SHADE-AD: An LLM-Based Framework for Synthesizing Activity Data of Alzheimer's Patients

TL;DR

The paper introduces SHADE-AD, an LLM-based framework that synthesizes Alzheimer’s Disease (AD)-specific activity data by embedding AD knowledge into a three-stage training pipeline, addressing the scarcity of AD behavioral datasets. It combines a text encoder, a video encoder, and a diffusion-based generator to produce skeleton-based activity videos conditioned on textual prompts, with stage-wise domain adaptation and a motion-metric loss to align synthetic data with real patient motion in 12 joints. Motion metrics validate realism, and preliminary HAR experiments show substantial performance gains, with up to 79.69% improvement in targeted actions and successful cross-modality transfer to depth videos. The framework offers privacy-preserving, cost-effective data generation that can significantly enhance smart health applications for AD monitoring, with potential for broader adoption in disease-specific HAR tasks.

Abstract

Alzheimer's Disease (AD) has become an increasingly critical global health concern, which necessitates effective monitoring solutions in smart health applications.
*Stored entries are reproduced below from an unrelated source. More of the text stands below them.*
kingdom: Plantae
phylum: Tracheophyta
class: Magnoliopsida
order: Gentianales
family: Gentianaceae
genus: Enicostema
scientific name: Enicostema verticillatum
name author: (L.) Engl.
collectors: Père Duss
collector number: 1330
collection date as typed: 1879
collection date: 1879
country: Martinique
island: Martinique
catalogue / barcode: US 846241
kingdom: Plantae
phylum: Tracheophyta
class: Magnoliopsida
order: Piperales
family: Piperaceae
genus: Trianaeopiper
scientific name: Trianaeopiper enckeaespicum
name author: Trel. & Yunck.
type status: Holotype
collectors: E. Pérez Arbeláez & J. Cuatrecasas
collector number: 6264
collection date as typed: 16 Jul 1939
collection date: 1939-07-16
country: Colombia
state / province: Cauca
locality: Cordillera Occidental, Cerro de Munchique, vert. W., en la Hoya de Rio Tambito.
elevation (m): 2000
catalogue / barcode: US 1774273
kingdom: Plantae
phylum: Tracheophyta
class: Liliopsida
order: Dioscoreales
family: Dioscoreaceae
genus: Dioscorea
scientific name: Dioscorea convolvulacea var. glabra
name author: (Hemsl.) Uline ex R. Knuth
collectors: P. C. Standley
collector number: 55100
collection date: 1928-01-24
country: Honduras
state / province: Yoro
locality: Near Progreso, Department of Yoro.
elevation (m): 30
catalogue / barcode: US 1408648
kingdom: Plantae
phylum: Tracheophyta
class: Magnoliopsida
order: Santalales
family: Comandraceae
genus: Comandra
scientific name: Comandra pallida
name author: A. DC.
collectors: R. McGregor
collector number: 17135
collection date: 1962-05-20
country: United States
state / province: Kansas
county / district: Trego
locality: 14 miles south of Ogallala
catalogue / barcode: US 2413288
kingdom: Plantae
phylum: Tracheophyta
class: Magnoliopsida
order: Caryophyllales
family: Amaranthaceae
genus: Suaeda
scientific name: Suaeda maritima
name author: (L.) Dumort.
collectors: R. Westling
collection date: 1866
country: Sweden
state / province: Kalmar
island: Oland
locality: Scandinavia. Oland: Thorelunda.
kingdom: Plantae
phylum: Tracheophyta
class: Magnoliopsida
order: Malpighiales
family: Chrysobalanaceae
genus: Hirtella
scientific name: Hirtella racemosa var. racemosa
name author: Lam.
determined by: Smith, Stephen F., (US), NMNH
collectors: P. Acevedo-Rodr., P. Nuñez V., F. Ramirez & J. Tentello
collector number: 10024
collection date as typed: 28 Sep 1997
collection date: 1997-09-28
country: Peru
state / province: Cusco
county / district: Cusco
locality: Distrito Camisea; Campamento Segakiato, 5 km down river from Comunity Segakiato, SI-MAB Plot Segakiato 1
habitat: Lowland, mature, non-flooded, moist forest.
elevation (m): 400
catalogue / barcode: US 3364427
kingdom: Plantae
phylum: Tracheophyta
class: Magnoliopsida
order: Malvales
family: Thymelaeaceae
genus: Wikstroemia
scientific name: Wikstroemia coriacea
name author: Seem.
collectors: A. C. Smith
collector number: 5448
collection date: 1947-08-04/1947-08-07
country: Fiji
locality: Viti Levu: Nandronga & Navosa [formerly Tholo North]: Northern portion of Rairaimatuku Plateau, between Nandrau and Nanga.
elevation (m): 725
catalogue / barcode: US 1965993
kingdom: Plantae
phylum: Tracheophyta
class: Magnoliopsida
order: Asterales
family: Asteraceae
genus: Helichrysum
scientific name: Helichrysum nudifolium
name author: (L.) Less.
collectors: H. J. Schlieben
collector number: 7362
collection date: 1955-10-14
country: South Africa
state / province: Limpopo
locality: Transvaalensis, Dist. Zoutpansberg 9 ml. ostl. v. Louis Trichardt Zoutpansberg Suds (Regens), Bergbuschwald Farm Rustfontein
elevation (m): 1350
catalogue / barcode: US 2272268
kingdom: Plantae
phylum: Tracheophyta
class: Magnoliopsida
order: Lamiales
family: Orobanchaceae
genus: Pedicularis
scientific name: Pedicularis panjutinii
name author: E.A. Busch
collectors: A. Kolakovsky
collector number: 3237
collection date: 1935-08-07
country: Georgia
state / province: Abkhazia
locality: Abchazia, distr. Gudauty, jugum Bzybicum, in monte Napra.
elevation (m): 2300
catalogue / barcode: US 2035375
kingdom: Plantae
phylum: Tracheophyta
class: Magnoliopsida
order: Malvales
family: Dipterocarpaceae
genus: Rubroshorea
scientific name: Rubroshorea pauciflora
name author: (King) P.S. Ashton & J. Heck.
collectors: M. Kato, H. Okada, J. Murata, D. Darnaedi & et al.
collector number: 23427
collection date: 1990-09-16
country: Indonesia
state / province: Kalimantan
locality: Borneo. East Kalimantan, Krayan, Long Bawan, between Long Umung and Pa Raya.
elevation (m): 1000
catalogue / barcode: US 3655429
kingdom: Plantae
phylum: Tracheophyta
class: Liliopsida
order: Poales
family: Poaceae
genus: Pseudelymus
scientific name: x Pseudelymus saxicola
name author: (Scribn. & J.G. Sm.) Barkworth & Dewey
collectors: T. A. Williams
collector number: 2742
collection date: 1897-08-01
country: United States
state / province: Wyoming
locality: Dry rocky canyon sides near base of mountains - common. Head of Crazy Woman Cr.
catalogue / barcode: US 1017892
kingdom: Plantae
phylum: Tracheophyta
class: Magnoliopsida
However, the development of such solutions is significantly hindered by the scarcity of AD-specific activity datasets. To address this challenge, we propose SHADE-AD, a Large Language Model (LLM) framework for Synthesizing Human Activity Datasets Embedded with AD features. Leveraging both public datasets and our own collected data from 99 AD patients, SHADE-AD synthesizes human activity videos that specifically represent AD-related behaviors. By employing a three-stage training mechanism, it broadens the range of activities beyond those collected from limited deployment settings. We conducted comprehensive evaluations of the generated dataset, demonstrating significant improvements in downstream tasks such as Human Activity Recognition (HAR) detection, with enhancements of up to 79.69%. Detailed motion metrics between real and synthetic data show strong alignment, validating the realism and utility of the synthesized dataset. These results underscore SHADE-AD's potential to advance smart health applications by providing a cost-effective, privacy-preserving solution for AD monitoring.

Figures (6)

• Figure 1: Comparison of "standing up from a chair" motion highlighting two key differences: (1) Standing transition (shown in rectangles): AD patients exhibit oscillation during the standing process (red), while Normal Elder (yellow) and Baseline (blue) both miss this characteristic and demonstrate smooth standing movement. SHADE-AD successfully reproduces this AD-characteristic oscillation in frames 3-6 (green). (2) Final posture (shown in circles): AD patients maintain a forward stooped posture after standing (red), whereas Normal Elder (yellow) and Baseline (blue) both miss this feature and achieve an upright stance. SHADE-AD accurately captures this forward stoop characteristic of AD patients (green).
• Figure 2: Design of SHADE-AD. The Training Process involves three stages: Stage 1 learns general human actions like "Walking"; Stage 2 embeds AD-specific knowledge like "AD" or "MoCa score"; and Stage 3 fine-tunes with patient-specific motion metrics derived from 12 key joints.
• Figure 3: Examples of the layout of our data collection nodes and depth data in elders' homes.
• Figure 4: Correlation heatmap of joint features between real and synthetic data (DTW aligned), demonstrating strong positive correlations for most features. Suffixes _R and _S represent Real and Synthetic data respectively.
• Figure 5: Histograms of various features for real and synthetic data, showing overlapping distributions and indicating similar movement dynamics.